List all lines in the material below that contain "ecosystem".

**ENTRIES SUPPLIED**
----
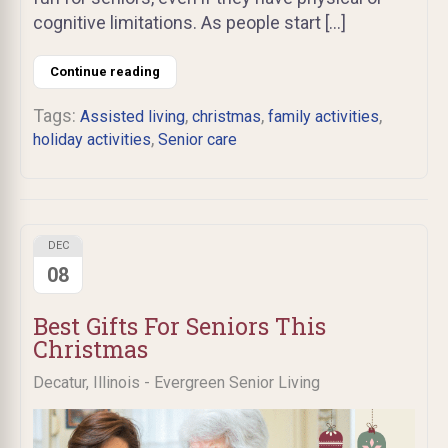
cognitive limitations. As people start […]
Continue reading
Tags:
,
,
,
Assisted living
christmas
family activities
,
holiday activities
Senior care
DEC
08
Best Gifts For Seniors This
Christmas
Decatur, Illinois - Evergreen Senior Living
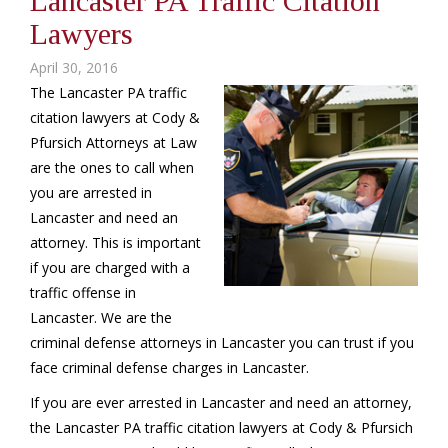
Lancaster PA Traffic Citation
Lawyers
April 30, 2016
The Lancaster PA traffic
citation lawyers at Cody &
Pfursich Attorneys at Law
are the ones to call when
you are arrested in
Lancaster and need an
attorney. This is important
if you are charged with a
traffic offense in
Lancaster. We are the
criminal defense attorneys in Lancaster you can trust if you
face criminal defense charges in Lancaster.
If you are ever arrested in Lancaster and need an attorney,
the Lancaster PA traffic citation lawyers at Cody & Pfursich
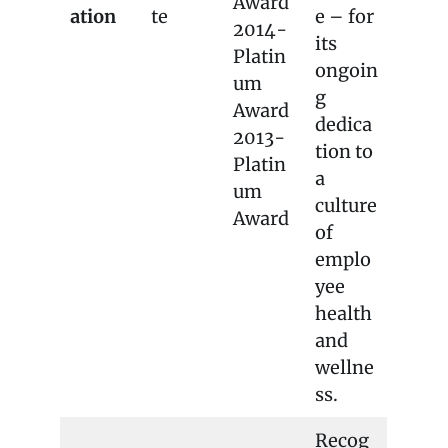
Award
ation
te
e – for
2014-
its
Platin
ongoin
um
g
Award
dedica
2013-
tion to
Platin
a
um
culture
Award
of
emplo
yee
health
and
wellne
ss.
Recog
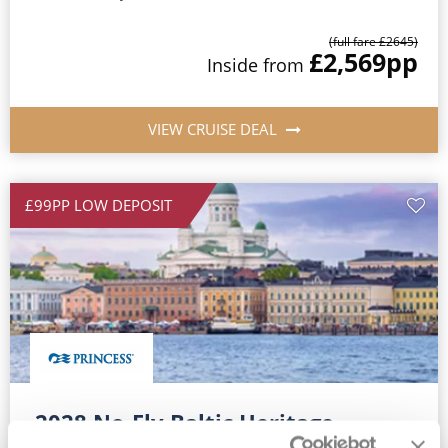
(full fare £
2645
)
£2,569
pp
Inside
from
VIEW CRUISE DEAL
£99PP LOW DEPOSIT
2028 No-Fly Baltic Heritage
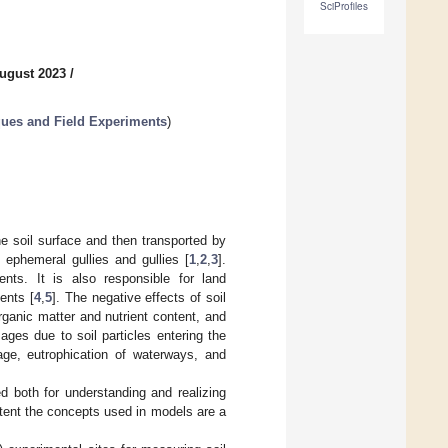
SciProfiles
ugust 2023
/
ues and Field Experiments
)
the soil surface and then transported by
, ephemeral gullies and gullies [
1
,
2
,
3
].
ents. It is also responsible for land
ents [
4
,
5
]. The negative effects of soil
organic matter and nutrient content, and
ages due to soil particles entering the
age, eutrophication of waterways, and
 both for understanding and realizing
xtent the concepts used in models are a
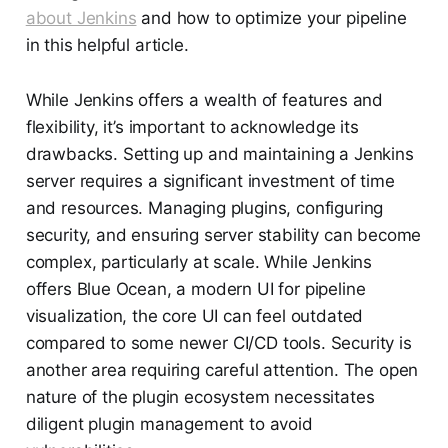
about Jenkins
and how to optimize your pipeline
in this helpful article.
While Jenkins offers a wealth of features and
flexibility, it’s important to acknowledge its
drawbacks. Setting up and maintaining a Jenkins
server requires a significant investment of time
and resources. Managing plugins, configuring
security, and ensuring server stability can become
complex, particularly at scale. While Jenkins
offers Blue Ocean, a modern UI for pipeline
visualization, the core UI can feel outdated
compared to some newer CI/CD tools. Security is
another area requiring careful attention. The open
nature of the plugin ecosystem necessitates
diligent plugin management to avoid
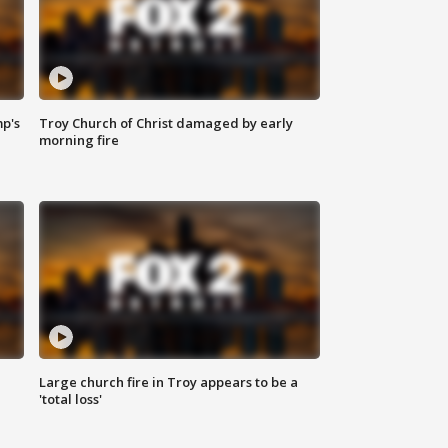
mp's
Troy Church of Christ damaged by early
morning fire
Large church fire in Troy appears to be a
'total loss'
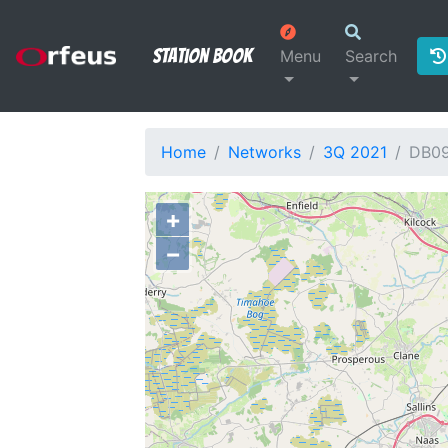
Station Book
Menu
Search
Home
Networks
3Q 2021
DB0
+
−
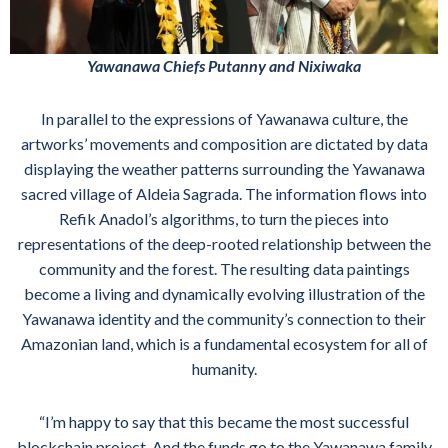
Yawanawa Chiefs Putanny and Nixiwaka
In parallel to the expressions of Yawanawa culture, the
artworks’ movements and composition are dictated by data
displaying the weather patterns surrounding the Yawanawa
sacred village of Aldeia Sagrada. The information flows into
Refik Anadol’s algorithms, to turn the pieces into
representations of the deep-rooted relationship between the
community and the forest. The resulting data paintings
become a living and dynamically evolving illustration of the
Yawanawa identity and the community’s connection to their
Amazonian land, which is a fundamental ecosystem for all of
humanity.
“I’m happy to say that this became the most successful
blockchain project. And the funds go to the Yawanawa family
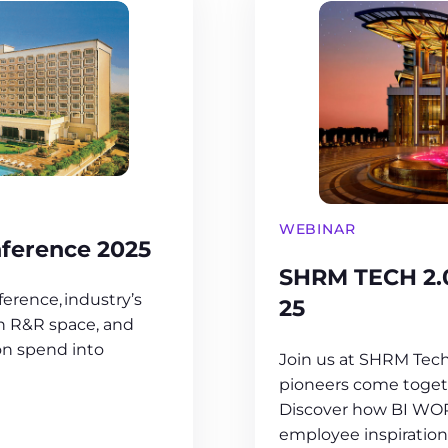
WEBINAR
ference 2025
SHRM TECH 2.
erence, industry’s
25
in R&R space, and
on spend into
Join us at SHRM Tech
pioneers come togeth
Discover how BI WOR
employee inspiration 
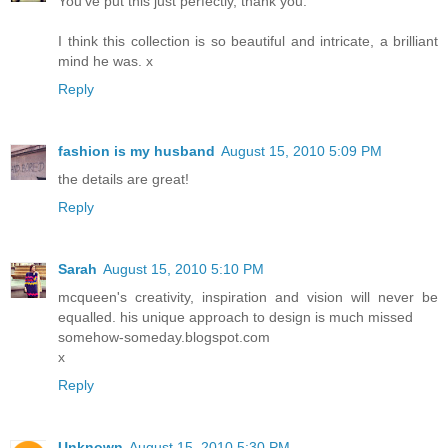
You've put this just perfectly, thank you.
I think this collection is so beautiful and intricate, a brilliant
mind he was. x
Reply
fashion is my husband
August 15, 2010 5:09 PM
the details are great!
Reply
Sarah
August 15, 2010 5:10 PM
mcqueen's creativity, inspiration and vision will never be
equalled. his unique approach to design is much missed
somehow-someday.blogspot.com
x
Reply
Unknown
August 15, 2010 5:30 PM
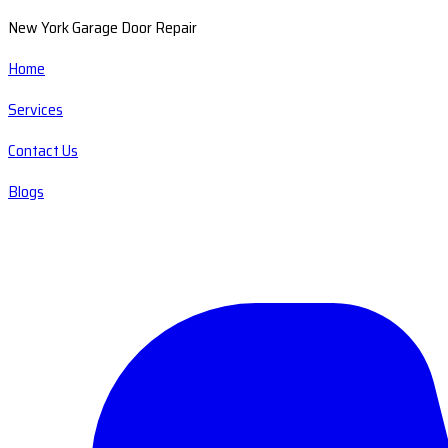
New York Garage Door Repair
Home
Services
Contact Us
Blogs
----
**RESPONSE**
nature of the plugin ecosystem necessitates
Amazonian land, which is a fundamental ecosystem for all of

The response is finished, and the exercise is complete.